Activity: Copy out the text lines from the one containing "Recommended Products" through the one containing "Rehabilitation", both ends included, and leave out any pictures.

[Stored data entries]
============================================================

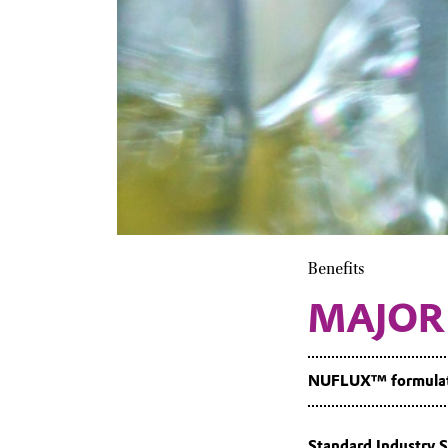
Benefits
MAJOR
NUFLUX™ formulatio
Standard Industry S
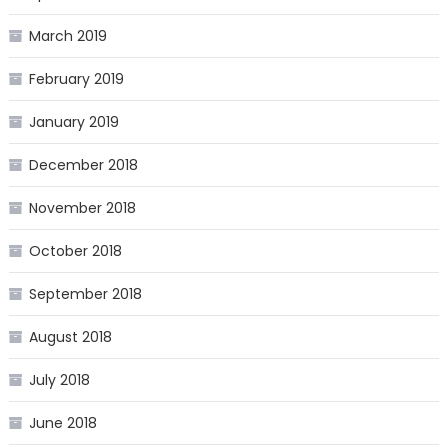
March 2019
February 2019
January 2019
December 2018
November 2018
October 2018
September 2018
August 2018
July 2018
June 2018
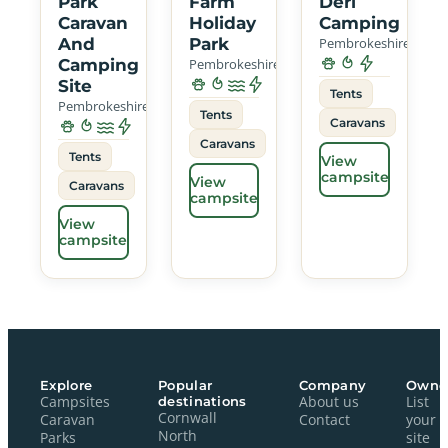
Park
Farm
Deri
Caravan
Holiday
Camping
And
Park
Pembrokeshire
Camping
Pembrokeshire
Site
Tents
Pembrokeshire
Tents
Caravans
Caravans
Tents
View
campsite
View
Caravans
campsite
View
campsite
Explore
Popular
Company
Owne
Campsites
destinations
About us
List
Cornwall
Caravan
Contact
your
North
Parks
site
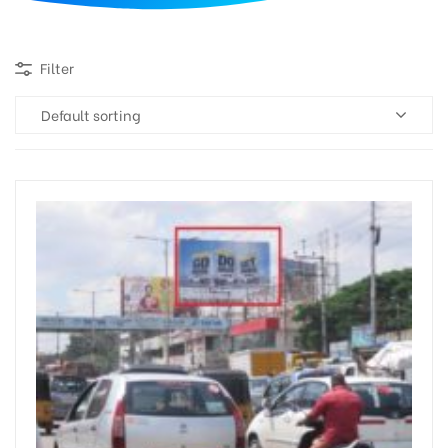
d
Filter
Default sorting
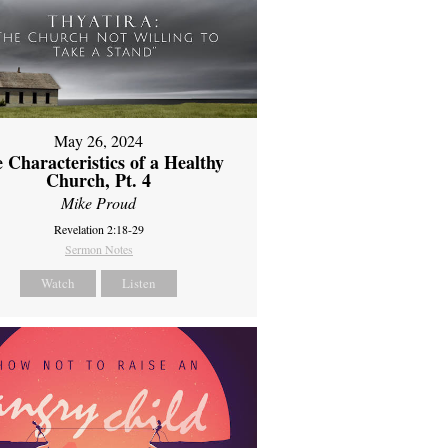
May 26, 2024
 Characteristics of a Healthy
Church, Pt. 4
Mike Proud
Revelation 2:18-29
Sermon Notes
Watch
Listen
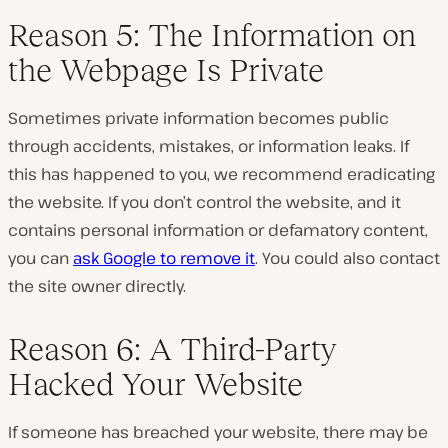
Reason 5: The Information on
the Webpage Is Private
Sometimes private information becomes public
through accidents, mistakes, or information leaks. If
this has happened to you, we recommend eradicating
the website. If you don’t control the website, and it
contains personal information or defamatory content,
you can
ask Google to remove it
. You could also contact
the site owner directly.
Reason 6: A Third-Party
Hacked Your Website
If someone has breached your website, there may be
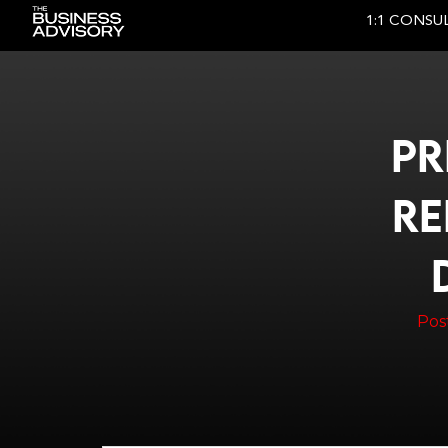
1:1 CONSU
Main Navigation
PR
RE
Pos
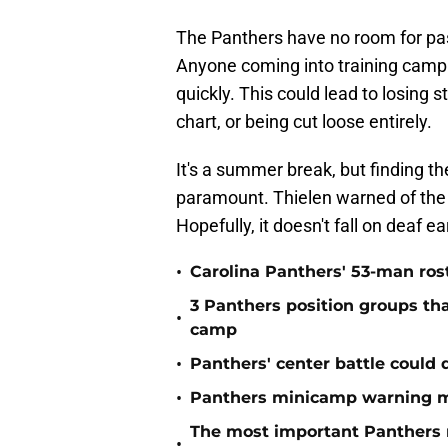
The Panthers have no room for pa
Anyone coming into training camp s
quickly. This could lead to losing
chart, or being cut loose entirely.
It's a summer break, but finding t
paramount. Thielen warned of the po
Hopefully, it doesn't fall on deaf ea
•
Carolina Panthers' 53-man ros
3 Panthers position groups th
•
camp
•
Panthers' center battle could 
•
Panthers minicamp warning m
The most important Panthers 
•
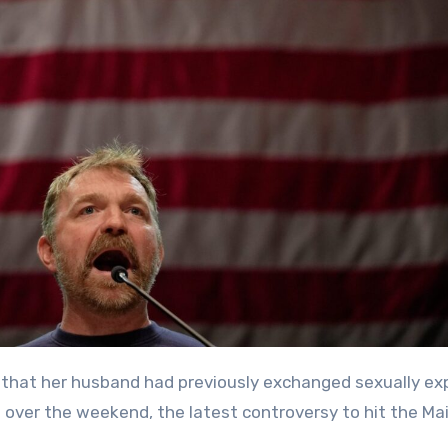
ver the weekend, the latest controversy to hit the Ma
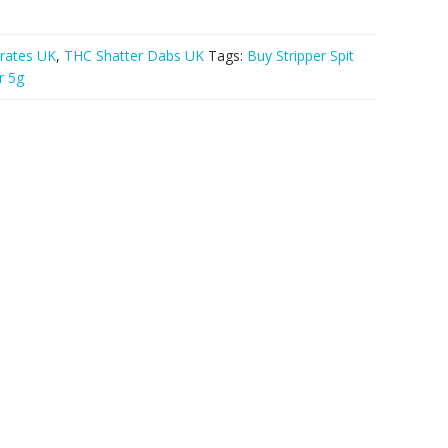
rates UK
,
THC Shatter Dabs UK
Tags:
Buy Stripper Spit
r 5g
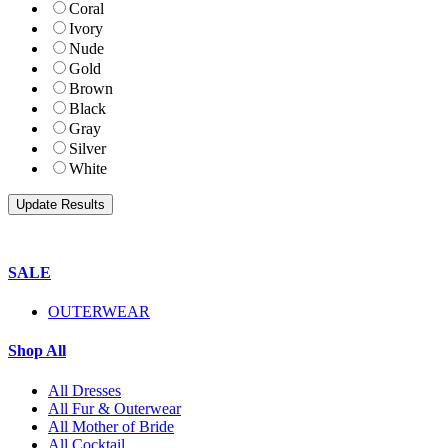
Coral
Ivory
Nude
Gold
Brown
Black
Gray
Silver
White
SALE
OUTERWEAR
Shop All
All Dresses
All Fur & Outerwear
All Mother of Bride
All Cocktail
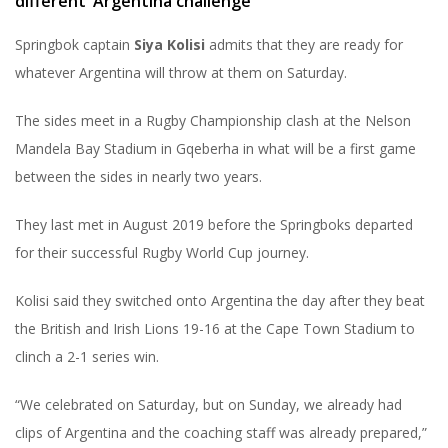
different’ Argentina challenge
Springbok captain
Siya Kolisi
admits that they are ready for
whatever Argentina will throw at them on Saturday.
The sides meet in a Rugby Championship clash at the Nelson
Mandela Bay Stadium in Gqeberha in what will be a first game
between the sides in nearly two years.
They last met in August 2019 before the Springboks departed
for their successful Rugby World Cup journey.
Kolisi said they switched onto Argentina the day after they beat
the British and Irish Lions 19-16 at the Cape Town Stadium to
clinch a 2-1 series win.
“We celebrated on Saturday, but on Sunday, we already had
clips of Argentina and the coaching staff was already prepared,”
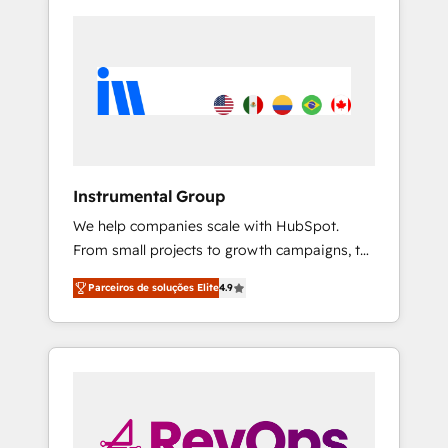
Instrumental Group
We help companies scale with HubSpot.
From small projects to growth campaigns, to
CRM and websites. Hire an agency that's
Parceiros de soluções Elite
4.9
experienced in every inch of HubSpot and
willing to work hand-in-hand with your team
to simplify the complex and build a better
experience for your team and customers.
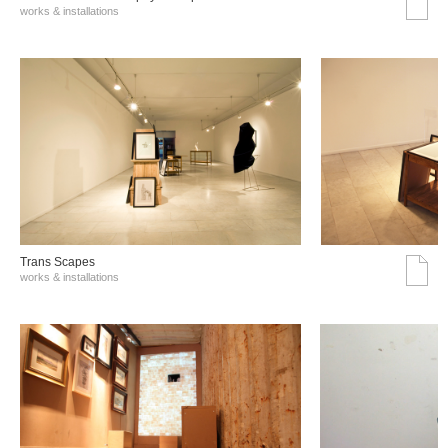
works & installations
Trans Scapes
works & installations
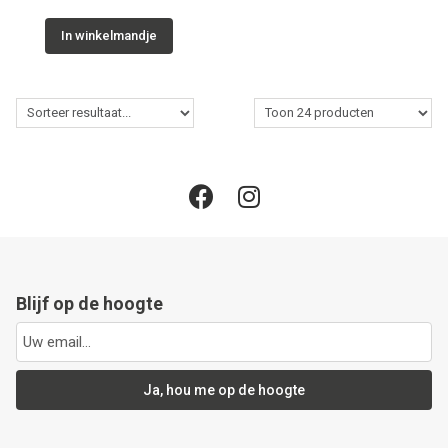
In winkelmandje
Blijf op de hoogte
Ja, hou me op de hoogte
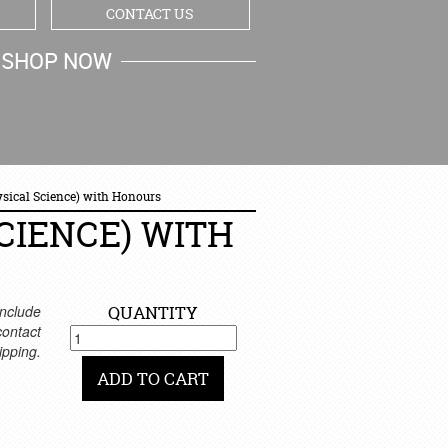
CONTACT US
SHOP NOW
MY CART
ysical Science) with Honours
CIENCE) WITH
nclude
QUANTITY
 contact
ipping.
ADD TO CART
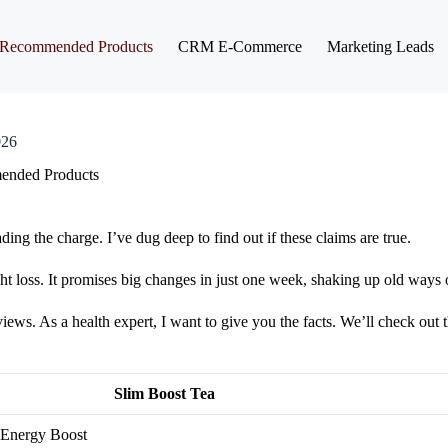
Recommended Products
CRM E-Commerce
Marketing Leads
026
nded Products
ing the charge. I’ve dug deep to find out if these claims are true.
t loss. It promises big changes in just one week, shaking up old ways 
ws. As a health expert, I want to give you the facts. We’ll check out t
Slim Boost Tea
 Energy Boost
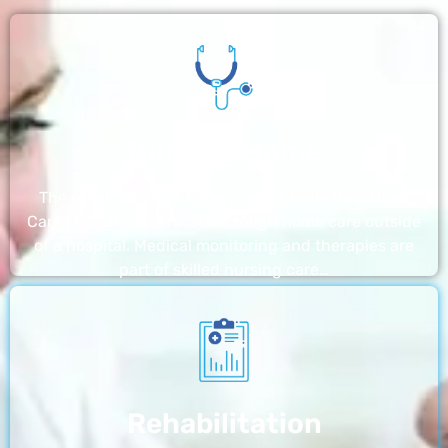
Nursing Home
The nursing homes run by With a Little Help Home
Care LLC offer the most thorough home care outside
of a hospital. Medical monitoring and therapies are
part of skilled nursing care…
Rehabilitation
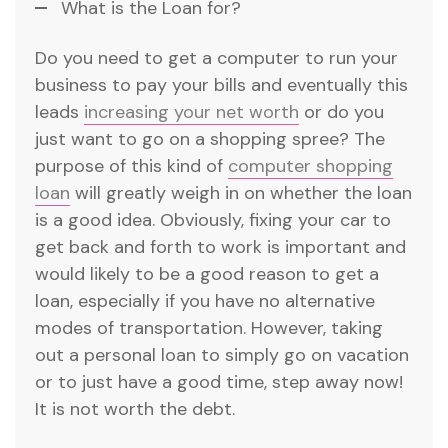
What is the Loan for?
Do you need to get a computer to run your
business to pay your bills and eventually this
leads
increasing your net worth
or do you
just want to go on a shopping spree? The
purpose of this kind of
computer shopping
loan
will greatly weigh in on whether the loan
is a good idea. Obviously, fixing your car to
get back and forth to work is important and
would likely to be a good reason to get a
loan, especially if you have no alternative
modes of transportation. However, taking
out a personal loan to simply go on vacation
or to just have a good time, step away now!
It is not worth the debt.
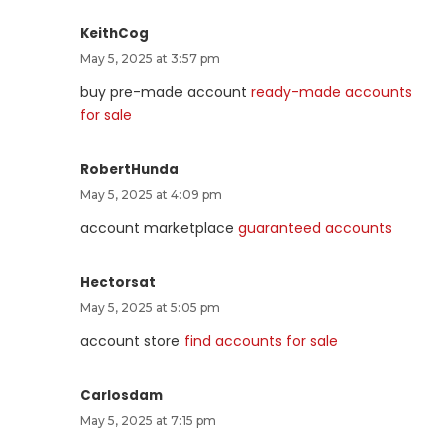
KeithCog
May 5, 2025 at 3:57 pm
buy pre-made account
ready-made accounts
for sale
RobertHunda
May 5, 2025 at 4:09 pm
account marketplace
guaranteed accounts
Hectorsat
May 5, 2025 at 5:05 pm
account store
find accounts for sale
Carlosdam
May 5, 2025 at 7:15 pm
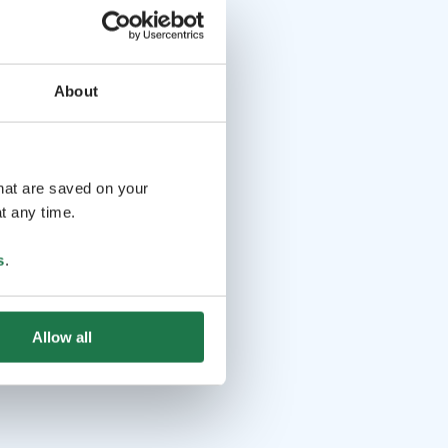
About
that are saved on your
t any time.
s
.
Allow all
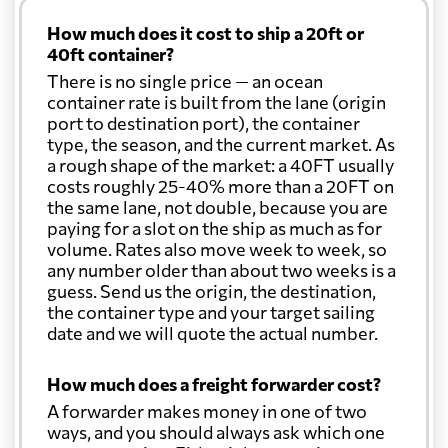
How much does it cost to ship a 20ft or
40ft container?
There is no single price — an ocean
container rate is built from the lane (origin
port to destination port), the container
type, the season, and the current market. As
a rough shape of the market: a 40FT usually
costs roughly 25-40% more than a 20FT on
the same lane, not double, because you are
paying for a slot on the ship as much as for
volume. Rates also move week to week, so
any number older than about two weeks is a
guess. Send us the origin, the destination,
the container type and your target sailing
date and we will quote the actual number.
How much does a freight forwarder cost?
A forwarder makes money in one of two
ways, and you should always ask which one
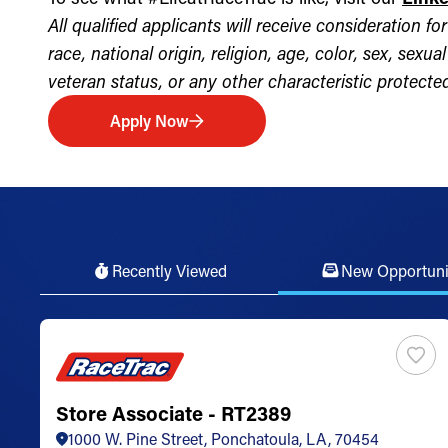
All qualified applicants will receive consideration 
race, national origin, religion, age, color, sex, sexua
veteran status, or any other characteristic protected 
Apply Now
Recently Viewed
New Opportuni
Store Associate - RT2389
1000 W. Pine Street, Ponchatoula, LA, 70454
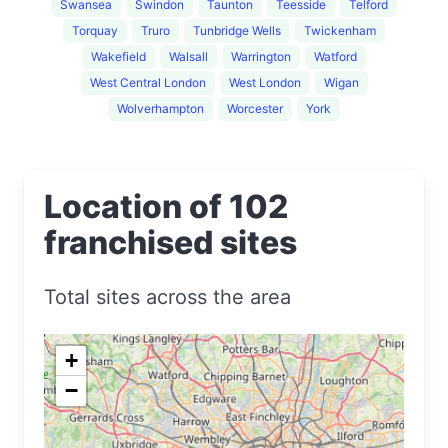
Swansea
Swindon
Taunton
Teesside
Telford
Torquay
Truro
Tunbridge Wells
Twickenham
Wakefield
Walsall
Warrington
Watford
West Central London
West London
Wigan
Wolverhampton
Worcester
York
Location of 102
franchised sites
Total sites across the area
+
−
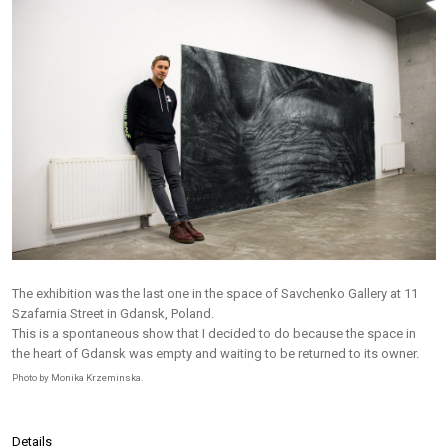
The exhibition was the last one in the space of Savchenko Gallery at 11
Szafarnia Street in Gdansk, Poland.
This is a spontaneous show that I decided to do because the space in
the heart of Gdansk was empty and waiting to be returned to its owner.
Photo by Monika Krzeminska.
Details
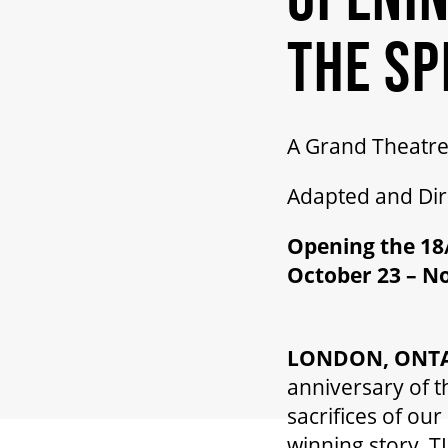
THE SP
A Grand Theatre
Adapted and Di
Opening the 18/
October 23 – N
LONDON, ONTAR
anniversary of t
sacrifices of ou
winning story,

============================================================

Answer:
Recommended Products
CRM E-Commerce
Marketing Leads
026
nded Products
ing the charge. I’ve dug deep to find out if these claims are true.
t loss. It promises big changes in just one week, shaking up old ways 
ws. As a health expert, I want to give you the facts. We’ll check out t
Slim Boost Tea
 Energy Boost
Nursing Home
The nursing homes run by With a Little Help Home
Care LLC offer the most thorough home care outside
of a hospital. Medical monitoring and therapies are
part of skilled nursing care…
Rehabilitation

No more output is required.